■ **Supplied text**
□ □ □

Webscraping on hard mode with Purescript

Published 2022-08-30

I pay for a membership at a site called woodworkingmasterclasses.com. The nice part of this site: it's filled with videos of Paul Sellers making stuff out of wood. As a guy who's reached his 30s, the people-making-things-out-of-wood genre has become suddenly important to me.

The bad part of the site: it doesn't allow downloads. And I want to download, because I have a long flight with no internet coming up. So, let's fix this problem. Let's do some web scraping with Purescript!

How hard could it be?

The initial plan:

The projects on the site are split across different episodes, each episode has its own page, and each page has a video hosted by Vimeo.

Thus, we need to figure out authentication, listing out the episodes, scraping html, and downloading things from vimeo.

I have no idea how to do any of those steps with Purescript yet, but if Vimeo is anything like Youtube, I assume the hardest part will be figuring out how piece together all the video fragments. So, that's where I start.

Reconnaissance: figuring out how to download videos from Vimeo

Actually, it turns out this is surprisingly easy.

Load any random public vimeo page and keep an eye on the network tab. Amongst all the noise, you'll find a call to a /config endpoint. This conveniently lists out whatever .mp4 files are available for direct download.

{
	"request": {
		"files": {
			"progressive": [{
				"mime": "video/mp4",
				"url": "https://vod-progressive.akamaized.net/...",
				"cdn": "akamai_interconnect",
				...
			}]
		}
	},
	...
}

For public content, it generally seems to only have a single low-res download option, presumably as some kind of fallback. However, super conveniently, for the privately hosted videos that I'm after, the 1080p files are just sitting there ready for the taking. So, the only real technical thing to solve is how to get the config metadata for those private videos. While the endpoints work fine for public stuff, trying to hit it for the videos that are embedded on the site gives a 403:

{"message": "Because of its privacy settings, this video cannot be played here.", "title": "Sorry", "view": 7}

Some quick pursuing around the Vimeo docs, and it looks like a safe bet that the videos are configured with domain level privacy, which means that we just need to spoof the Referer header in order to get it to let us retrieve the private metadata.

Sure enough, as long as I say I'm from woodworkingmasterclasses.com, I can freely grab the associated metadata.

□ □ □

■ **Supplied entries**
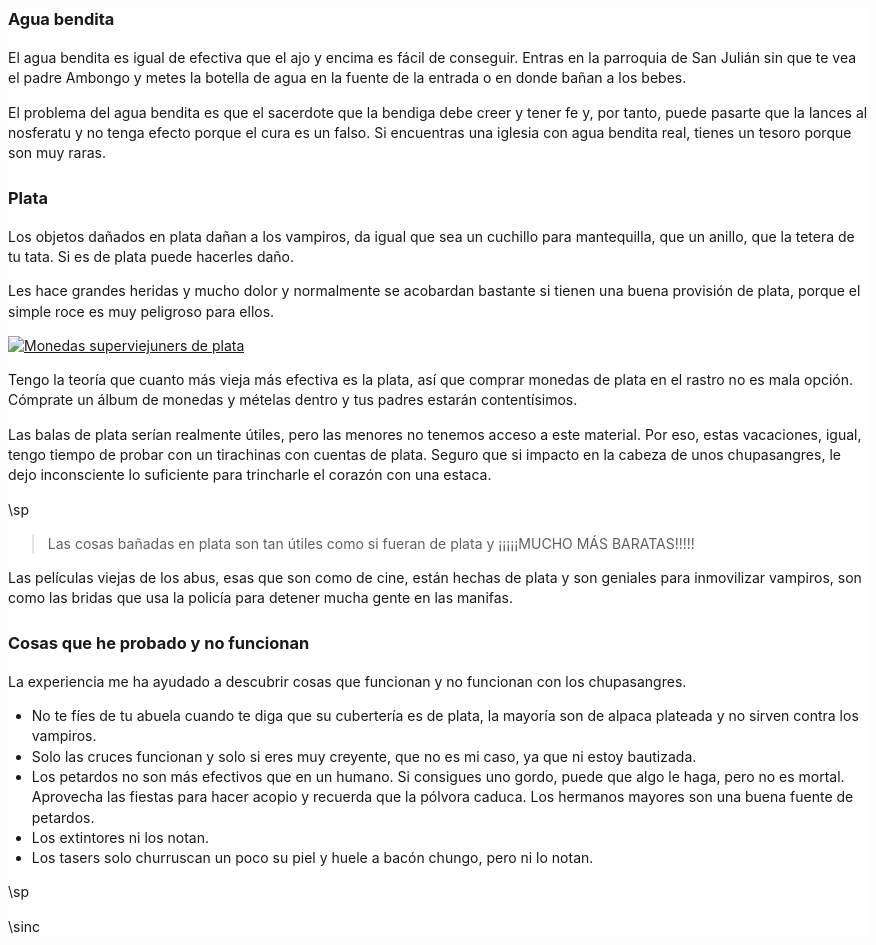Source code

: ### Agua bendita

El agua bendita es igual de efectiva que el ajo y encima es fácil de conseguir. Entras en la parroquia de San Julián sin que te vea el padre Ambongo y metes la botella de agua en la fuente de la entrada o en donde bañan a los bebes.

El problema del agua bendita es que el sacerdote que la bendiga debe creer y tener fe y, por tanto, puede pasarte que la lances al nosferatu y no tenga efecto porque el cura es un falso. Si encuentras una iglesia con agua bendita real, tienes un tesoro porque son muy raras.

### Plata

Los objetos dañados en plata dañan a los vampiros, da igual que sea un cuchillo para mantequilla, que un anillo, que la tetera de tu tata. Si es de plata puede hacerles daño. 

Les hace grandes heridas y mucho dolor y normalmente se acobardan bastante si tienen una buena provisión de plata, porque el simple roce es muy peligroso para ellos.

[![Monedas superviejuners de plata](./assests/images/TRAIANUS_RIC_II_291_732081.jpg "Monedas superviejuners de plata")](https://es.wikipedia.org/wiki/Denario#/media/Archivo:TRAIANUS_RIC_II_291_732081.jpg "Monedas superviejuners de plata")

Tengo la teoría que cuanto más vieja más efectiva es la plata, así que comprar monedas de plata en el rastro no es mala opción. Cómprate un álbum de monedas y mételas dentro y tus padres estarán contentísimos.

Las balas de plata serían realmente útiles, pero las menores no tenemos acceso a este material. Por eso, estas vacaciones, igual, tengo tiempo de probar con un tirachinas con cuentas de plata. Seguro que si impacto en la cabeza de unos chupasangres, le dejo inconsciente lo suficiente para trincharle el corazón con una estaca. 

\sp

> Las cosas bañadas en plata son tan útiles como si fueran de plata y ¡¡¡¡¡MUCHO MÁS BARATAS!!!!!

Las películas viejas de los abus, esas que son como de cine, están hechas de plata y son geniales para inmovilizar vampiros, son como las bridas que usa la policía para detener mucha gente en las manifas.

### Cosas que he probado y no funcionan

La experiencia me ha ayudado a descubrir cosas que funcionan y no funcionan con los chupasangres. 

* No te fíes de tu abuela cuando te diga que su cubertería es de plata, la mayoría son de alpaca plateada y no sirven contra los vampiros.
* Solo las cruces funcionan y solo si eres muy creyente, que no es mi caso, ya que ni estoy bautizada.
* Los petardos no son más efectivos que en un humano. Si consigues uno gordo, puede que algo le haga, pero no es mortal. Aprovecha las fiestas para hacer acopio y recuerda que la pólvora caduca. Los hermanos mayores son una buena fuente de petardos.
* Los extintores ni los notan.
* Los tasers solo churruscan un poco su piel y huele a bacón chungo, pero ni lo notan.

\sp

\sinc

□ □ □

■ **Check your understanding**
(1) Decide whether each statement below agrees with the Purescript scraping post, giving yes or no and quoting the words of the post that settle it: (a) The woodworking site lets members download its videos. (b) For public Vimeo content, the /config endpoint usually lists only one low-resolution download. (c) Requesting the config for the videos embedded on the woodworking site returned a 404 error.
(2) Write the next part of the Purescript scraping post, starting after its final sentence.

■ **Answers in order**
(1)
(a) No: "it doesn't allow downloads"
(b) Yes: "For public content, it generally seems to only have a single low-res download option"
(c) No: "trying to hit it for the videos that are embedded on the site gives a 403"

(2)
As an interesting aside, it looks like vimeo's identifiers are all just 9 character numeric strings. If that's right, that's a pretty small key space – like, really small, right? If all you need to know in order to download stuff that's guarded by "domain private" is (a) the domain, and (b) the identifier of the video, it seems like you could skip all the scraping (or paying!) for content by just exhaustively trying every possible URL. If you could get 100 requests/sec out of a Lambda, and you can spin up 2k of them at a time in a single account (and ignoring things like rate limiting), you could chew through a billion IDs in about an hour. It'd probably all be within the free tier.

I kicked around this idea for a bit, but decided rate limiting would be obnoxious to work around, and I'm just here to explore the Purecsript ecosystem a bit more, not attack vimeo's APIs with my own ramshackle army of Lambdas. So I continue on with the scraping approach.

Making HTTP requests in Purescript

Affjax seems like the popular candidate. In addition to being the top hit for "purescript http requests," it's the library covered in Purescript by Example, and also one of the ones suggested in Jordan's Purescript Reference. Not knowing anything about the ecosystem, I go with it.

First steps are easy enough. Requests against my own domain work as expected.

main :: Effect Unit 
main = launchAff_ do 
  result <- AN.get ResponseFormat.string "https://chriskiehl.com"
  case result of 
    Right response -> log "Hooray!"
    Left err -> log $ AN.printError err

Next I tried grabbing one of the Vimeo /config URLs

main :: Effect Unit 
main = launchAff_ do 
  result <- AN.request AN.defaultRequest {
      url="https://player.vimeo.com/video/668257777/config?h=&app_id="
    , headers=[(RequestHeader "Referer" "https://woodworkingmasterclasses.com/")]
    , responseFormat=ResponseFormat.string 
  }
  case result of 
    Right response -> log response.body 
    Left err -> log $ AN.printError err

And succes– wait, I'm getting that privacy error.

Because of its privacy settings, this video cannot be played here

But I am sending the Referer header. Or, at least, the code says I should be sending it.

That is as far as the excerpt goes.